- This event has passed.
15 March, 6:00 pm - 7:30 pm
Tickets for this online event are offered on a pay-what-you-can basis, with a suggested donation of £10. All ticket holders will receive access to the recording 24 hours after the event and can playback for a month.
The Freud Museum is pleased to welcome authors Jane Harris to discuss The Good Grief publication When Words are Not Enough: Creative Responses to Grief, with Dr Kathryn Mannix.
This first publication from The Good Grief Project explores the many ways that bereaved families find to express their loss. The authors’ son was killed in a traffic accident in 2011. Ten years on they reflect on their journey and how they have used their creativity to survive their grief and maintain an on-going relationship with their son Josh.
In the years that followed Joshua’s death, Jane Harris and Jimmy Edmonds founded The Good Grief Project, a UK based charity to support other bereaved families and to promote their understanding of grief as creative and active process. This book follows their journey. It also tells the story of 13 other bereaved people, including parents, partners, siblings, children and friends, who have also found a creative response to their grief.
The emphasis on ‘continuing bonds’ and their own way of maintaining a relationship with Josh, is both emotional and practical. Echoed in the other case studies they illustrate how creativity can shape a future where the deceased still play a part even while physically absent and how this is a normal and restorative aspect of the grieving process. Grief can also be a wonderful educator with new discoveries to be had.
Throughout history people have needed to talk about their grief, but much in contemporary society tells us that grief is a depressing, morbid subject. When Words Are Not Enough is a necessary counterweight to those who would have us hide grief away. In both word and image, all the stories told here, from visual story tellers who reimagine their loved ones depicted in their own lives now, to artists who have taken their children’s artworks as a basis for their own creations, to those who have found peace in their music and their poetry, to some who relish the challenge of diving into cold waters as a way of connecting with their children. All are very different and uniquely creative responses to trauma following the death of a loved one and testament to the value of a shared and more openly expressed grief.
Jane Harris is a psychotherapist and bereavement specialist with over 30 years of experience in the NHS and private practice. She is also a grief educator, supervisor and public speaker, regularly appearing in podcasts and radio.
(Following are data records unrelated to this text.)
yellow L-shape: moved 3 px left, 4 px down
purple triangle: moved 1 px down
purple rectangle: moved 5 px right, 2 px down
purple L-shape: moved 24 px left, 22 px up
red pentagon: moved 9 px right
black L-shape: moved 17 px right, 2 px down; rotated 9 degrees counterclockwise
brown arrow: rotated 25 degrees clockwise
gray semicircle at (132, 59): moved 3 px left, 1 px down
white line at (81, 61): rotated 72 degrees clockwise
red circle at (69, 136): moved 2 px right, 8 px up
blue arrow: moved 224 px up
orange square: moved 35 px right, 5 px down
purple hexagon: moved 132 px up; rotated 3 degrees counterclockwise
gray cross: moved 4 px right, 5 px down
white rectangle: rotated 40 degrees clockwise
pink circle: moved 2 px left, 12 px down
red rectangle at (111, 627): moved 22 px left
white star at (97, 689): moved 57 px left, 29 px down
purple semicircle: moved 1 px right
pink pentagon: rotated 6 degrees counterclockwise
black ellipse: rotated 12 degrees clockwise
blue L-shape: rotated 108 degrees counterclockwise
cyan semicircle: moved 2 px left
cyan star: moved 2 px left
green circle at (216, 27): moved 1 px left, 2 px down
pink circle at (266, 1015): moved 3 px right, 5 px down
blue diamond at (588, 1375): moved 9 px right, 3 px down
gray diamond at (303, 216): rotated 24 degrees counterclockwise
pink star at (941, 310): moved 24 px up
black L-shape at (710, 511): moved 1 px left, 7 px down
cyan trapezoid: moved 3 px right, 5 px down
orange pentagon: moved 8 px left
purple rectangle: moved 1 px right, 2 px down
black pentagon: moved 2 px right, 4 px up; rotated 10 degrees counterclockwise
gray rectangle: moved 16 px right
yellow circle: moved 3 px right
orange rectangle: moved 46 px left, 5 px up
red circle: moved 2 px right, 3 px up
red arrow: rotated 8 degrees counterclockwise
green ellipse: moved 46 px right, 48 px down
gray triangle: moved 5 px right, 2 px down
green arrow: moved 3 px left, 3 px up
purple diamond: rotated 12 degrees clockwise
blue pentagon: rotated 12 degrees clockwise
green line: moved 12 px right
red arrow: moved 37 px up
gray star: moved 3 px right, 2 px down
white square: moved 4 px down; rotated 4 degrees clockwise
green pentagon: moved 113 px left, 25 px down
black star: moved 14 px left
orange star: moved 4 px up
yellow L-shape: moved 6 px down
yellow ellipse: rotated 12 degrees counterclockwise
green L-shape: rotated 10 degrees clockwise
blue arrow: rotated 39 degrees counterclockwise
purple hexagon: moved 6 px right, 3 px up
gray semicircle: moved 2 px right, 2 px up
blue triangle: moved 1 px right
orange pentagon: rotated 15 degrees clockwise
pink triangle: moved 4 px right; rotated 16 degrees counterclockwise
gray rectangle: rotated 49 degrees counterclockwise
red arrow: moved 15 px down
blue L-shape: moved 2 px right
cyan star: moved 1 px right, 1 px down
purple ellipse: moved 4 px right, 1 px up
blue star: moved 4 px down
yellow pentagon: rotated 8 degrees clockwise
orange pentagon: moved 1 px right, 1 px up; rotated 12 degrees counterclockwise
Jimmy Edmonds is a photographer and documentary film editor with over 100 TV credits. He is also a Winston Churchill Fellow and BAFTA award-winning filmmaker with several critically-acclaimed documentaries to his name, including Chosen for Channel 4 and Breaking the Silence for BBC1.
Dr Kathryn Mannix worked as a palliative care doctor (and Cognitive Behavioural Therapist) for 30 years before taking early retirement to campaign for better public understanding of dying. She writes, broadcasts and speaks around the world, and finds people are hungry for better information everywhere she goes. She believes we need to reclaim dying as a personal, social and intimate time in our lives rather than a medical event, and her campaigning tool is stories. She lives in Northumberland with her husband and a small flock of hens.
The Good Grief Project
After the death of their son at the age of 22 in 2011, they created The Good Grief Project, a charity dedicated to a proactive approach to grief. Using ideas that flow from the concept of ‘continuing bonds’, as opposed to society’s expectation of detachment from the deceased, they developed their Active Grief programme, comprising a series of residential retreats and workshops. Here, bereaved parents and siblings are helped to discover new and imaginative ways of expressing their grief, through activities such as creative writing, photography, physical challenges (swimming, boxing), self-care and the sharing of good food.
Their films, workshops and retreats speak to a new appreciation of what it means to grieve in a society that often has difficulty talking openly about death, dying and bereavement.